═════ Extrait choisi ═════

LE QUOTIDIEN - La médecine libérale, depuis un an, a-t-elle fait partie des priorités du gouvernement ? Comment jugez-vous l’action de Marisol Touraine ?

DR MICHEL CHASSANG - Il faut d’abord saluer sa première initiative ! Il y a un an, Marisol Touraine a décidé de faire confiance au système conventionnel, contrairement à Roselyne Bachelot qui avait privilégié une logique de rupture avec sa loi HPST. Même si une commande politique a été passée sur la régulation des dépassements d’honoraires, ce gouvernement a fait le choix du dialogue social. Ce fut un signe de confiance incontestable envers la médecine libérale. Le problème, c’est qu’il y a eu ensuite plusieurs annonces prometteuses pour la ville –sur les alternatives à l’hospitalisation par exemple– qui n’ont pas été suivies d’effet, plongeant la profession dans l’expectative.

═════ Données affichées ═════

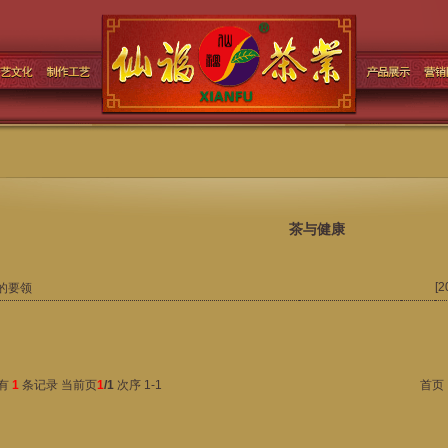
茶与健康
[
的要领
有
1
条记录 当前页
1
/1
次序 1-1
首页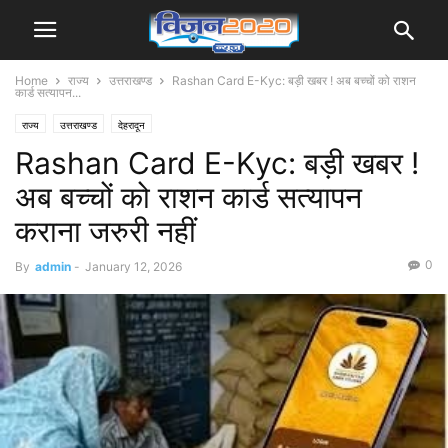
Home
राज्य
उत्तराखण्ड
Rashan Card E-Kyc: बड़ी खबर ! अब बच्चों को राशन
कार्ड सत्यापन...
राज्य
उत्तराखण्ड
देहरादून
Rashan Card E-Kyc: बड़ी खबर !
अब बच्चों को राशन कार्ड सत्यापन
कराना जरुरी नहीं
0
By
admin
-
January 12, 2026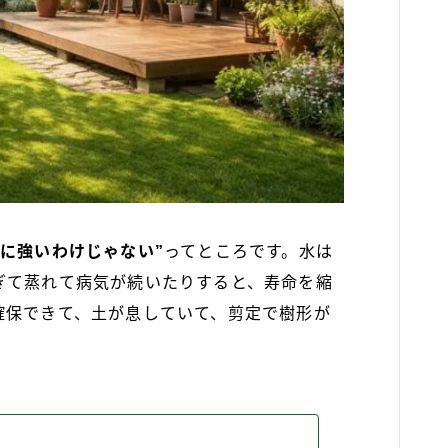
置に強いわけじゃない”
ってところです。水は
ぎて蒸れて病気が続いたりすると、寿命を縮
確保できて、土が息していて、剪定で樹形が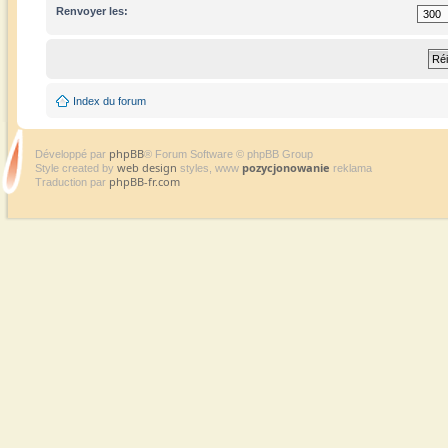
Renvoyer les:
Index du forum
phpBB
Développé par
® Forum Software © phpBB Group
web design
pozycjonowanie
Style created by
styles, www
reklama
phpBB-fr.com
Traduction par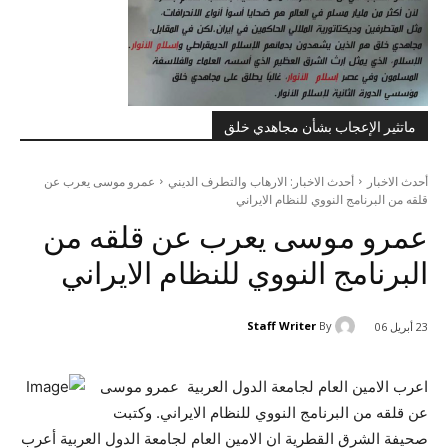
ماتثير الإعجاب بشأن مجاهدي خلق
أحدث الاخبار
أحدث الاخبار: الارهاب والتطرف الديني
عمرو موسى يعرب عن
قلقه من البرنامج النووي للنظام الايراني
عمرو موسى يعرب عن قلقه من
البرنامج النووي للنظام الايراني
Staff Writer
By
23 أبريل 06
اعرب الامين العام لجامعة الدول العربية عمرو موسى
عن قلقه من البرنامج النووي للنظام الايراني. وكتبت
صحيفة الشرق القطرية ان الامين العام لجامعة الدول العربية أعرب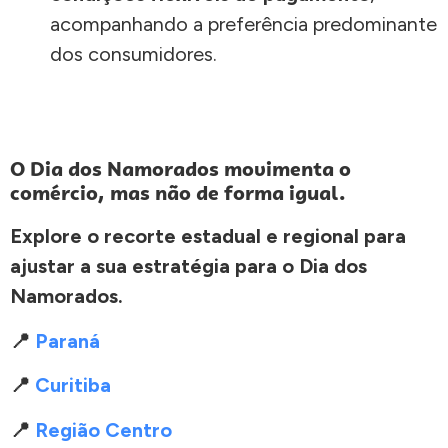
acompanhando a preferência predominante
dos consumidores.
O Dia dos Namorados movimenta o
comércio, mas não de forma igual.
Explore o recorte estadual e regional para
ajustar a sua estratégia para o Dia dos
Namorados.
📍 ⁠
Paraná
📍
Curitiba
📍
Região Centro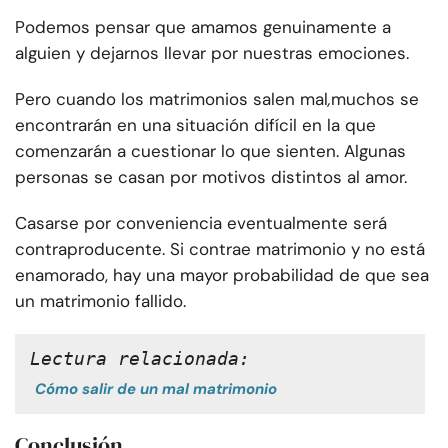
Podemos pensar que amamos genuinamente a
alguien y dejarnos llevar por nuestras emociones.
Pero cuando los matrimonios salen mal
,
muchos se
encontrarán en una situación difícil en la que
comenzarán a cuestionar lo que sienten. Algunas
personas se casan por motivos distintos al amor.
Casarse por conveniencia eventualmente será
contraproducente. Si contrae matrimonio y no está
enamorado, hay una mayor probabilidad de que sea
un matrimonio fallido.
Lectura relacionada:
Cómo salir de un mal matrimonio
Conclusión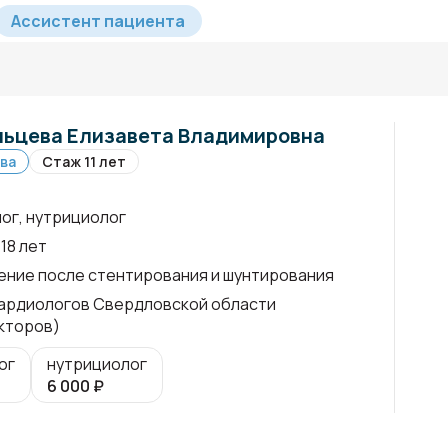
Ассистент пациента
ьцева Елизавета Владимировна
ва
Стаж 11 лет
ог, нутрициолог
18 лет
ние после стентирования и шунтирования
ардиологов Свердловской области
кторов)
ог
нутрициолог
6 000
₽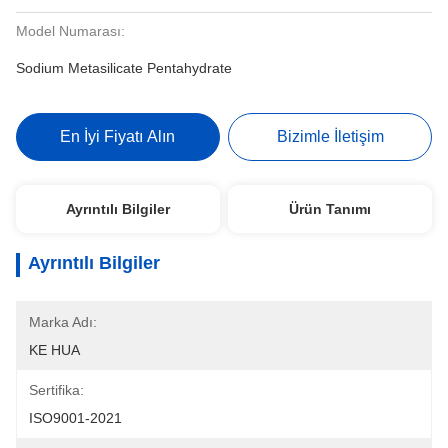
Model Numarası:
Sodium Metasilicate Pentahydrate
En İyi Fiyatı Alın
Bizimle İletişim
Ayrıntılı Bilgiler
Ürün Tanımı
Ayrıntılı Bilgiler
Marka Adı:
KE HUA
Sertifika:
ISO9001-2021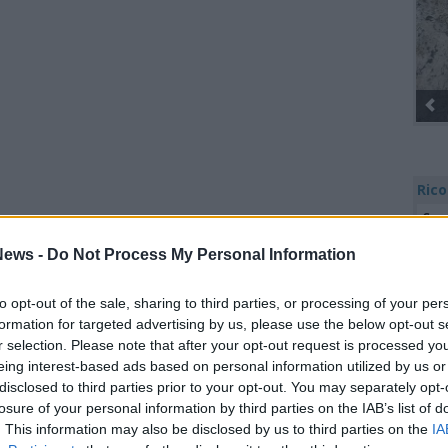
Gli Ambulan
Rico
Cor
 breve storia delle mafie in provincia di
Valt
ews -
Do Not Process My Personal Information
Ale
all’allenatore di volley che ha violentato
Giu
rse di studio in memoria di Silvia Malnati e
PIE
to opt-out of the sale, sharing to third parties, or processing of your per
Gine
i nella tragedia della funivia del Mottarone
formation for targeted advertising by us, please use the below opt-out s
Gia
r selection. Please note that after your opt-out request is processed y
o.
Cle
eing interest-based ads based on personal information utilized by us or
Mar
disclosed to third parties prior to your opt-out. You may separately opt-
Achi
losure of your personal information by third parties on the IAB’s list of
Tutti gli eventi
Tere
. This information may also be disclosed by us to third parties on the
IA
Cle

═════

Travail à faire
Répondez à ces questions sur l'entretien consacré à la médecine libérale.
(a) Sur quelle période porte la question du journal sur les priorités du gouvernement ?
(b) Selon le Dr Michel Chassang, à quel système Marisol Touraine a-t-elle décidé de faire confiance ?
(c) Sur quoi une commande politique a-t-elle été passée ?

Corrigé
(a) Depuis un an.
(b) Au système conventionnel.
(c) Sur la régulation des dépassements d'honoraires.